What does the future hold for anyone?
We go thru each day doing our daily activities and never know what the future will hold. We have been experiencing a Time Warp of a Future on Crack! We don't know what we will be doing tomorrow, the next day or even next week.
I blew up my car. Do we buy a new one or do I stick with my Company Car even tho I'm not doing "company" things? Do I even need a car right now? Does that even matter?
In the Grand Scheme of thing....No!
Tomorrow is the PET Scan which is a full-body scan to see what's going on inside you. They inject you with a mixture of radiation dye and glucose. No carbs or sugars the night before or you will overload. They leave that hot-juice in your body for 1 hour then run you thru the scan to detect anything and everything inside you.
If this cancer has spread beyond the head and neck, we are FUCKED! Sorry but it's the only way I care to describe it.
Yesterday, we were to attend our friends daughter's gala wedding but instead, we went to look for cemetery plots. Not that we are not being positive here, we are just being REAL.
I had shopped and searched for the perfect dress for the last 2 weeks for this wedding. It was crucial that I have the right style and look like class. Everyone we know was invited.
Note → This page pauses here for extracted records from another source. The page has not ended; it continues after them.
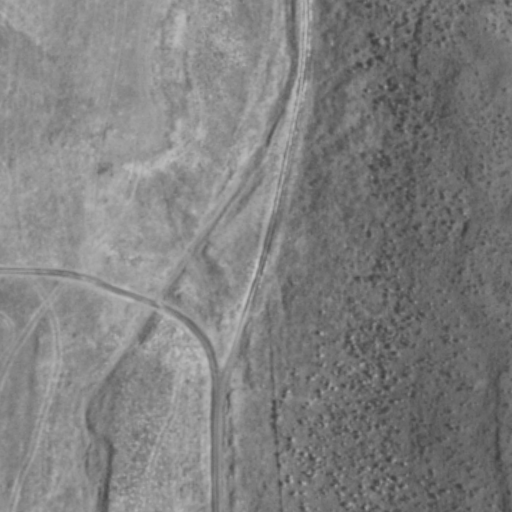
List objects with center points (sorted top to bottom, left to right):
road: (246, 254)
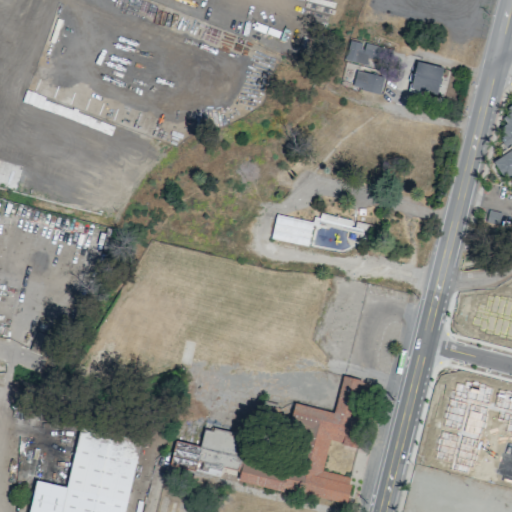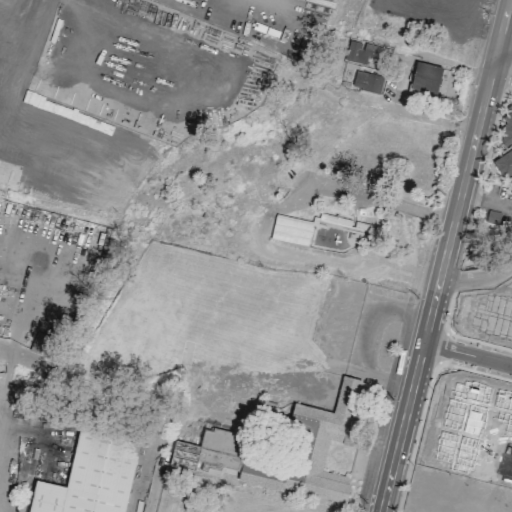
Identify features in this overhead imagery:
building: (366, 52)
road: (504, 53)
building: (426, 79)
road: (400, 81)
building: (367, 82)
building: (506, 127)
road: (475, 138)
building: (504, 164)
building: (511, 190)
road: (487, 202)
building: (493, 217)
road: (271, 219)
building: (291, 230)
road: (477, 278)
building: (493, 316)
building: (38, 343)
road: (467, 355)
road: (411, 393)
building: (469, 422)
building: (315, 447)
building: (208, 452)
building: (93, 475)
road: (452, 488)
road: (0, 509)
A gorgeous Zac Posen dress was in my possession with cute Jimmy Choo shoes to match. I was giddy with excitement. You know how it is when you feel your outfit for that upcoming special event looks good on you and you just know you will feel confident and the stress of being worried about your style is non existent. Ha!
That dress and shoes don't mean a thing. Handbags and lipsticks? They mean zilch.
JuicyTuesday wrote me a note and told me something that really sticks in my head....
Health is Wealth
I will write that again....
Health is Wealth.
Anyway, back to Zac Posen.
I told a dear friend of mine that we were going to spend our day on Saturday not going to the wedding but instead going to find Eternal resting places side by side. She gave me one very good idea...
Wear the Zac Posen to the cemetery!
I did just that.
My darling husband, Jimmy Choo, Zac Posen and I all traipsed thru the serene grounds and we found the perfect place.
You may think I am being morbid. It wasn't at all. It was actually very peaceful and had a comforting presence there among the tall trees and beautiful quiet of flowers and silence. We found a spot near a sloping hill with sunshine and whispering trees nearby.
I hope all of you don't get depressed by my blog. It's theraputic for me. I am usually crying big tears as I type. It's also a way for me to express my thoughts and give family and far away friends an update. I know I need to announce this to my wonderful YouTube viewers in a video but I am so raw right now, I'm not sure I can. I appreciate you all more than you know. Each and every note and letter I get is going in the pocket inside my husbands heart tomorrow and all the good wishes and prayers will be going thru that PET Scan as well and I hope they come out on the other side with just ONE day of GOOD news.